The woman looked non-committal. In the shaded glare from the night light, green rings about her eyes cut into her face like spherical eclipses.

“If the fever goes down he ought to live,” she said. “The congestion in the lung is bad, but so far has not spread to the other. If the cause of cerebral excitement can be removed”—her eyes rested upon Anne curiously—“he will probably get well.”

“He doesn’t seem to be particularly excited? I understood that——” Anne broke off in some confusion, and then continued sturdily, “that he had been asking for me?”

The nurse nodded.

“Oh, he has asked for you! That is, he has asked for some lady named ‘Anne’ almost constantly, and I suppose that means you? You see he has his quiet moments, and this is one of them. A sort of unconsciousness, you know. I guess it’s Nature’s way of giving him a rest.”

“How long do these periods usually last?”

“Anywhere from ten minutes to an hour. You’d better stay all night. I’ll make up the daybed for you in the studio. The doctor will be here soon again and will probably want to talk things over with you. If you can only be here when one of his spells comes on, it may make all the difference!”

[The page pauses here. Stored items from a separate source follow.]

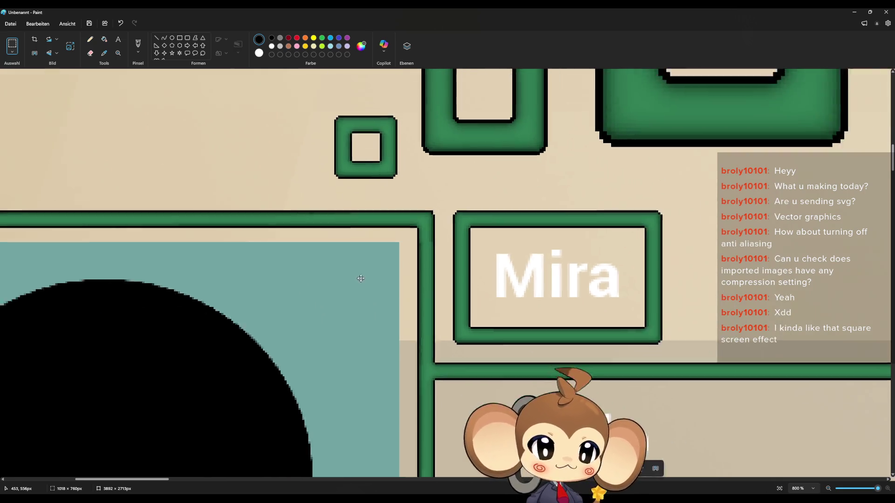
scroll(829, 382, "up", 3)
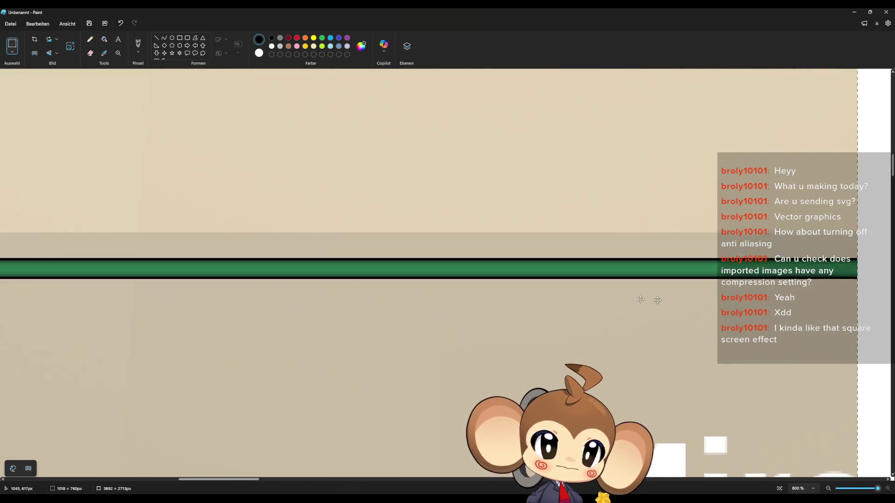
scroll(427, 310, "down", 6)
scroll(44, 295, "up", 8)
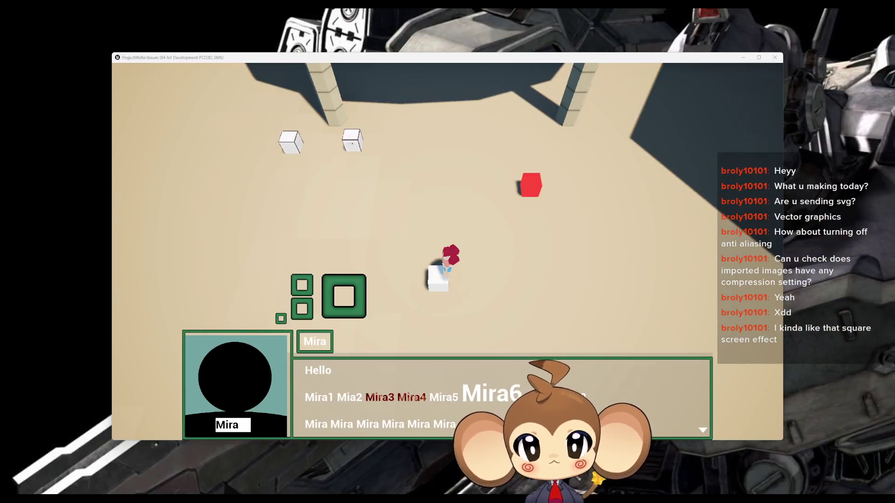
Step: Close the running game window and bring DialogueCanvas.xcf forward in GIMP
left_click(397, 466)
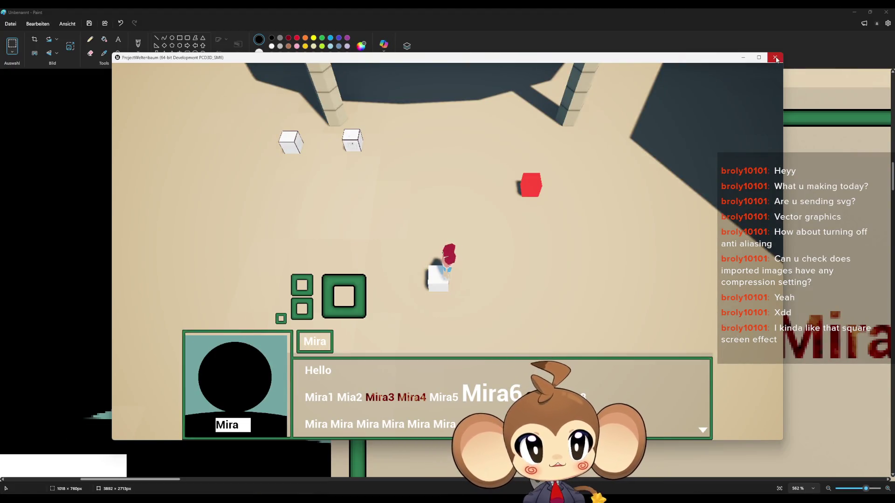
left_click(775, 57)
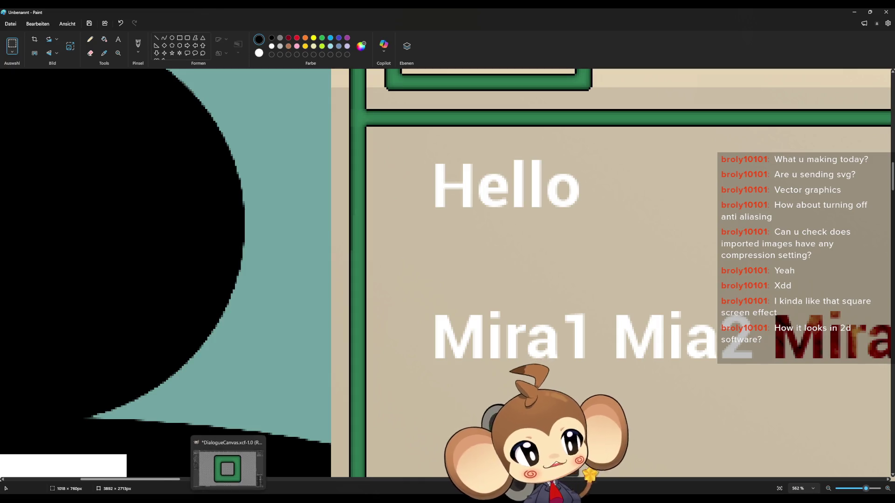
left_click(227, 466)
scroll(336, 338, "down", 5)
scroll(395, 295, "down", 2)
scroll(399, 332, "down", 5)
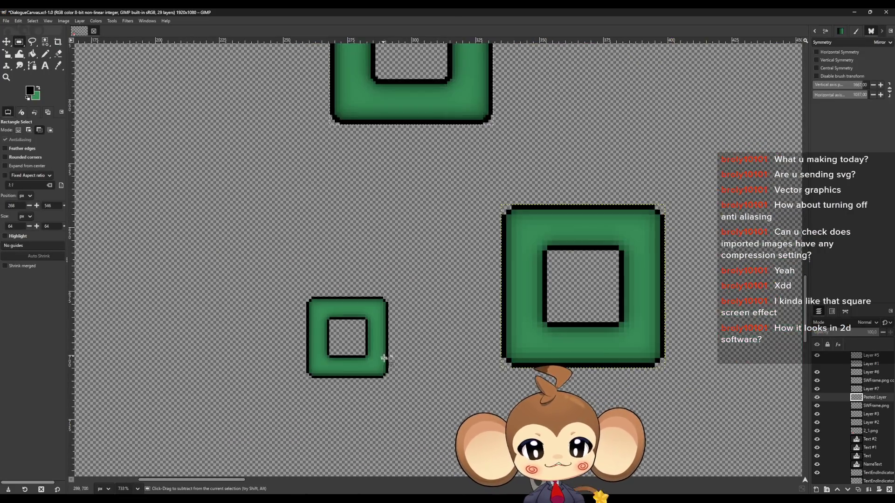
scroll(603, 432, "up", 3)
scroll(550, 368, "down", 5)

“Very well.” Anne put Alexis’ hand back on to the cover and rose to her feet. “I will stay, of course. If you’ll show me where the telephone is, I’ll call up my maid and have her send me a few necessary things for the night. By the way,” she hesitated a moment as she reached the door, “are the other two ladies spending the night here also?”

The nurse looked surprised.

“Oh no, ma’am. They always go home at night. They’ve probably left already. The telephone’s right in the studio by the front door. Yes, that’s it.”

So they had gone! With a sensation of reprieve, Anne crossed the empty room quickly and got into communication with Regina.

Half an hour later she was installed in the raised alcove off the studio.

But it would be days before Anne would see her own house again. Days in which she and the doctor and the nurse would wrestle with fiery death for the life of Alexis Petrovskey.